Une fois de plus, Conakry se réveille au ralenti, étranglée par une pénurie d’essence devenue presque routinière. Depuis la nuit du lundi 24 au mardi 25 novembre, la capitale vit au rythme de files interminables devant les stations-service. À Sonfonia, Lambanyi, Taouyah, Hamdallaye ou Bonfi, le même décor se répète : des foules épuisées, des moteurs coupés, des heures perdues et une circulation paralysée.

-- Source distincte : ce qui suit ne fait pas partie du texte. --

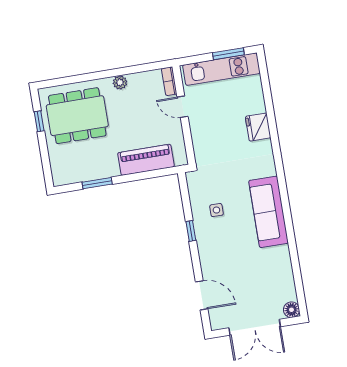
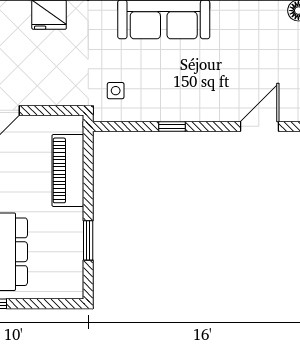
side table: (216, 210) -> (116, 91), moved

Ce ballet du manque est devenu tristement familier. Et comme à chaque crise, le marché noir s’enflamme aussitôt. À Bonfi, un motard rencontré ce mardi raconte que le litre d’essence se vend désormais entre 20 000 et 25 000 francs guinéens, soit plus du double du prix normal. La loi de la rareté, aussi brutale qu’implacable, dicte une fois encore ses règles à une population déjà éprouvée.
Ce qui choque autant que la pénurie elle-même, c’est le silence. Un silence lourd, presque méprisant. La SONAP, pourtant responsable de l’approvisionnement du pays, ne souffle mot. Pas un communiqué. Pas une explication. Pas même une esquisse de réponse à cette rupture récurrente — la deuxième en moins de deux mois. Et pendant que les autorités observent, les Guinéens, eux, subissent.
Dans plusieurs villes de l’intérieur du pays, la situation n’est guère meilleure. Partout, la même frustration, la même colère contenue, la même lassitude face à un système d’approvisionnement qui semble incapable de se stabiliser. Ce manque d’anticipation, de transparence et de gestion rigoureuse interroge, une fois de plus, l’efficacité d’une filière pétrolière essentielle mais trop souvent défaillante.
En attendant que les responsables daignent enfin communiquer, expliquer, ou — mieux encore — agir, ce sont les automobilistes, les transporteurs, les taxis-motos et les simples citoyens qui paient le prix fort. Un prix qui se mesure en heures perdues, en revenus amputés, en stress accumulé… et en confiance qui s’érode.
Conakry manque d’essence, mais c’est surtout de visibilité, de responsabilité et de respect qu’elle se trouve dramatiquement privée.